We welcome the widespread adoption of Urban Sustainable Mobility Plans that do not intend to provide as much mobility as possible but to improve the city as a whole, balancing traffic flows and places. We celebrate that sustainable mobility policies are already being applied in most European cities. Introduced in 2013, Sustainable Urban Mobility Plans (SUMP) and Sustainable Energy and Climate Action Plans are a cornerstone of EU urban mobility. Traffic calming policies are being increasingly implemented in European cities, reducing noise, stress and pollution whilst improving wellbeing (these being the main goals of Urban Sustainable Mobility Plans). Current Urban Sustainable Mobility Plans do not intend to provide as much mobility as possible but to improve the city as a whole, balancing traffic flows and places. Upgraded SUMPs will favour active, collective and public transport and shared mobility (including catering for urban-rural links), integrating resilience strategies as well as Sustainable Urban Logistics Plans (SULP) based on zero-emission vehicles and solutions. Still, these upgraded SUMPs do not sufficiently recognise the social and cultural dimensions of mobility, and the fundamental difference between passengers and freight transport.
We support the “Vision Zero” policy that aims to eliminate road fatalities and injuries to almost zero.
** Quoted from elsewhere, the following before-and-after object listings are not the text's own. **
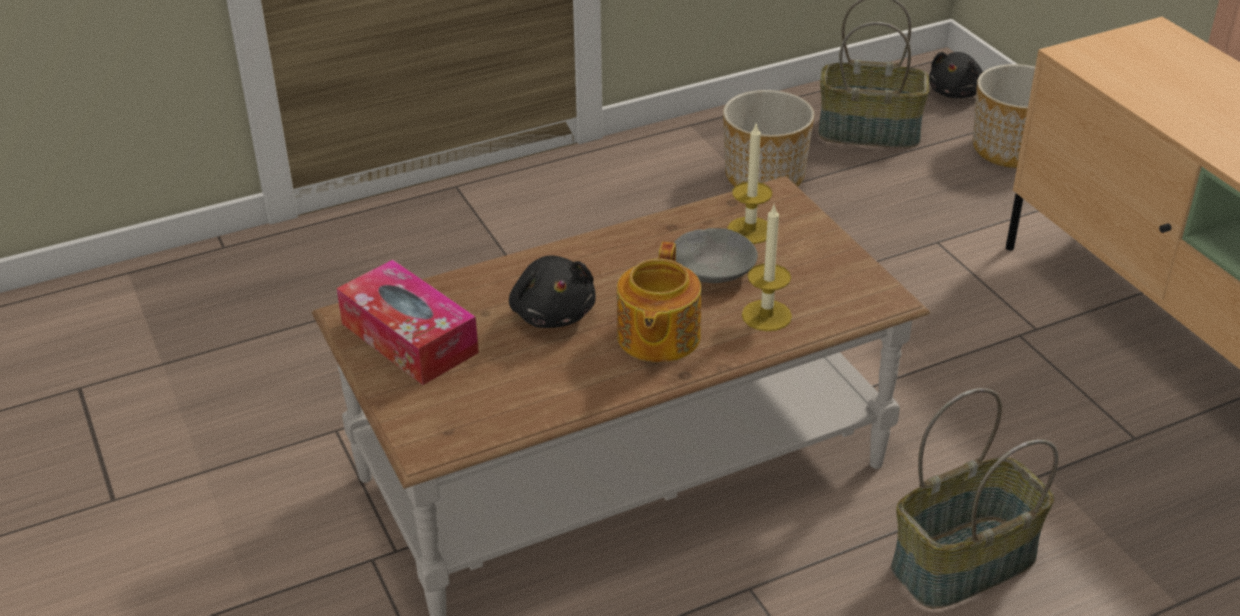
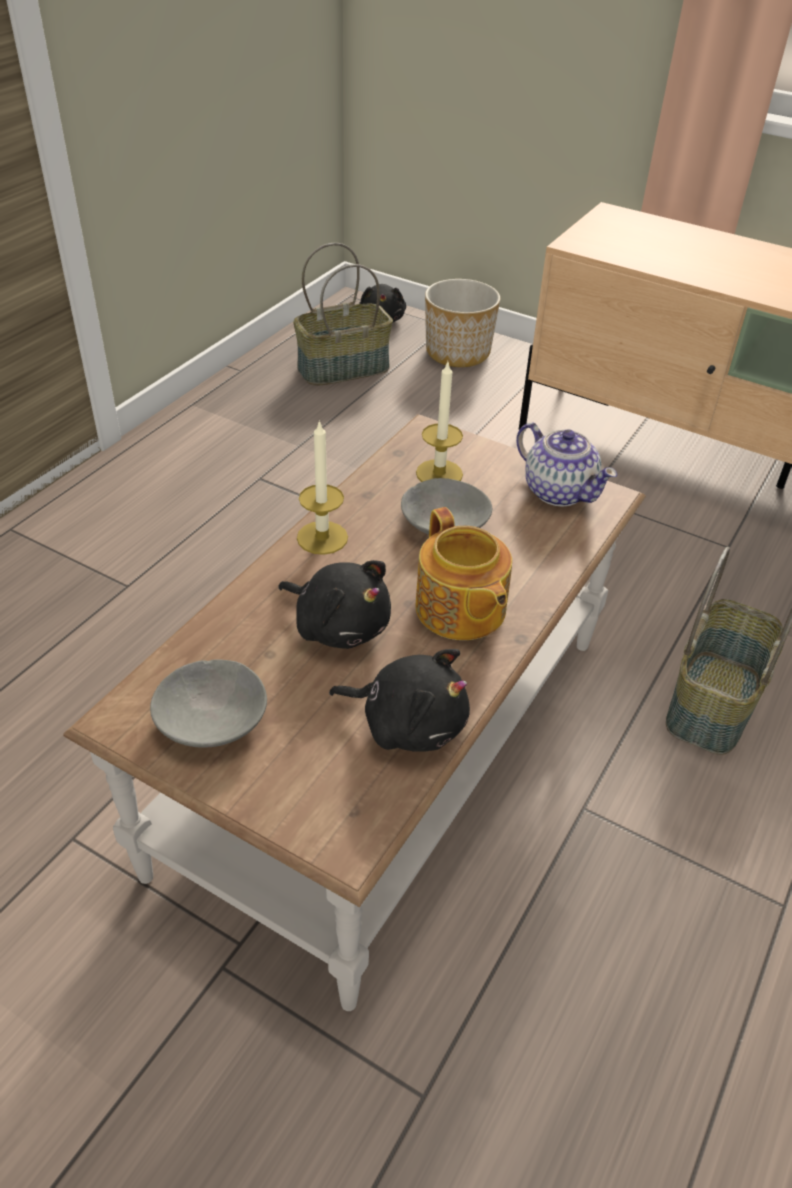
camera: 35 degrees left, 5 degrees up
tissue box [337,260,479,385] -> grey bowl [150,660,267,748]
planter [723,90,814,187] -> none
candle [742,205,792,331] -> candle moved to [297,420,348,555]
none -> black plush toy [329,649,470,752]
none -> teapot [516,422,617,507]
As walking, cycling, electric scooters and other new forms of micro-mobility increase, a higher number of people are expected to travel through the streets of our cities.
- Most people feel disadvantaged and fearful of losing the fundamental rights associated with the freedom of unconstrained mobility. Current change attempts in the European mobility sector, in favour of sustainable development, have spurred emotional debates on speed limits or massive protests on rising fuel taxes. European Courts of Justice may rule against policies rebalancing mobility if their General Interest is not well defined or justified. The culture of speed, and optimisation, still prevails. The change we advocate is political and cultural, and will not happen spontaneously.